Compared to developed markets, Poland comes out impressively safe. The property market has been on decline since 2008. In 3Q2013 property prices nudged up, yet it is too early to judge, whether the trend has reversed, or the rebound is just a correction in a downward trend. Unquestionably, the increased demand for properties is the effect of lower interest rates and constricting regulation regarding buyer’s equity for property purchase (min. 5% in 2014, this one hastened many buyers finance the planned transactions with 100% mortgage this year). One swallow does not make a summer and it will be the summer of 2014 when with hindsight the mid-term trend on Polish property market can be observed.

The Polish stock market has been consistently underperforming developed markets. While S&P 500 and DAX indices are well above their 2007 peaks, WIG (broad market total return index) and WIG20 (blue chip price index) are not only below their 2007 peaks, but also below their highs recorded in first half of 2011. Market analyst put it down to insecurity over future of pension system in Poland. If this is indeed the case, it only bears out the reform is a step in the right direction. Despite not beating ever-time records, the stock market in Poland is red-hot, judging by IPO frequency and successfulness. 4Q2013 already saw privatisation of PKP Cargo, which was priced quite high and debuted at absurdly high price. I subscribed for shares of PKP Cargo, took the 19% profit and made off. Recently I subscribed for Newag, just for fun I signed up for 50 shares, 19 PLN each. On Friday I discovered I had been allocated mere 4 shares, as individual investors’ demand surpassed supply over 25 times, which resulted in 93% haircut in share allocation… Demand for Energa among individual investors is also record-high and over-subscription is expected. I will subscribe for those shares as well, hoping to find the greater fool to buy them from it on secondary market. I realise this has become a fad and market sentiment clearly indicates I should rush to escape.
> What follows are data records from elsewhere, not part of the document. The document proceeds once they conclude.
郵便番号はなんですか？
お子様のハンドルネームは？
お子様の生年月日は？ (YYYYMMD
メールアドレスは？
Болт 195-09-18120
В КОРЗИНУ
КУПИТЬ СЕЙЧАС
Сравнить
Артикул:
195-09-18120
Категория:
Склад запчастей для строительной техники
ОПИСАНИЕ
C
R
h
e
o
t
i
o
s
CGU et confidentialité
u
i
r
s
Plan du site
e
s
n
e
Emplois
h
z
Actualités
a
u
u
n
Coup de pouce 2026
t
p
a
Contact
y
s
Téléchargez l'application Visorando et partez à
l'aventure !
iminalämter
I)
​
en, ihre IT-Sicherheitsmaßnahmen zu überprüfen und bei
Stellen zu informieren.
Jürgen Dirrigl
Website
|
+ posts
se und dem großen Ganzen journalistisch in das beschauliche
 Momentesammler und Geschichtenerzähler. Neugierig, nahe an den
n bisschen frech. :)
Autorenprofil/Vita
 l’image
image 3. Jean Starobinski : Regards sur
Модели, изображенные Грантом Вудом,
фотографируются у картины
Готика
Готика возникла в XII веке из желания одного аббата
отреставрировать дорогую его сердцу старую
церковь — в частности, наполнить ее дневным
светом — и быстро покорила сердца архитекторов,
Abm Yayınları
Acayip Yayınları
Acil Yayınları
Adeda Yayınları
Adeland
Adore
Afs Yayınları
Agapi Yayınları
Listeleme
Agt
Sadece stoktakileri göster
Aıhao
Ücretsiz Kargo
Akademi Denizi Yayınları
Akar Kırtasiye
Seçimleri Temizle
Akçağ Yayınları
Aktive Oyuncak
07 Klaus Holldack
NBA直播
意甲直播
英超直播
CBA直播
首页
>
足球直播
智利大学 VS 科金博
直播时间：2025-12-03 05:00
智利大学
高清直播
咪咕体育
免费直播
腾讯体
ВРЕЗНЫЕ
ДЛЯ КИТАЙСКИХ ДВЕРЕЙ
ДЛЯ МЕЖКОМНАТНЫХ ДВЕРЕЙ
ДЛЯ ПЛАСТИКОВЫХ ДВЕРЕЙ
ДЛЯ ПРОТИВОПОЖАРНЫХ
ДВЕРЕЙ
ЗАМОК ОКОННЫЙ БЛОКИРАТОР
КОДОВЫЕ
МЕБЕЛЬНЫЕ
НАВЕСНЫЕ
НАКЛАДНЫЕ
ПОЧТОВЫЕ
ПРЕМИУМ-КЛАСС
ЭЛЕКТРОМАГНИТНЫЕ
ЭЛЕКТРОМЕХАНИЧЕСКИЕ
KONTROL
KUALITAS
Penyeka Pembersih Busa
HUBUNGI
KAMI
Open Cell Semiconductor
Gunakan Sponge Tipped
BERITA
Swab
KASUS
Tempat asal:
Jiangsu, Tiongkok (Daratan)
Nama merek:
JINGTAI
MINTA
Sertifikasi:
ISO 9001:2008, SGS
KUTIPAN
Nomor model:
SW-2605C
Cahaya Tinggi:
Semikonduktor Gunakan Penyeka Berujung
My strategy is to liquidate my stocks portfolio in first weeks of 2014. I last bought stocks in early September 2013, when pension reform announcement triggered a short-lasting sell-off, which turned out to be a superb mid-term investment opportunity. The only reason why I have not pulled out of the stock market recently is the sizeable loss from hapless 2011 which is carried forward into next years. According to Polish tax regulations, no more than 50% of a loss from a specific year may be used as tax shield in any of next following year, so this year (in 2012 my profit was very small) I cannot use it up and sale of securities in 2014 offers a chance to reduce capital gains tax payable. And after I scram, may it all collapse. By all accounts, Poland’s economy will not be severely impacted by the downturn on financial markets and subsequent bear market might offer interesting long-term investment opportunities.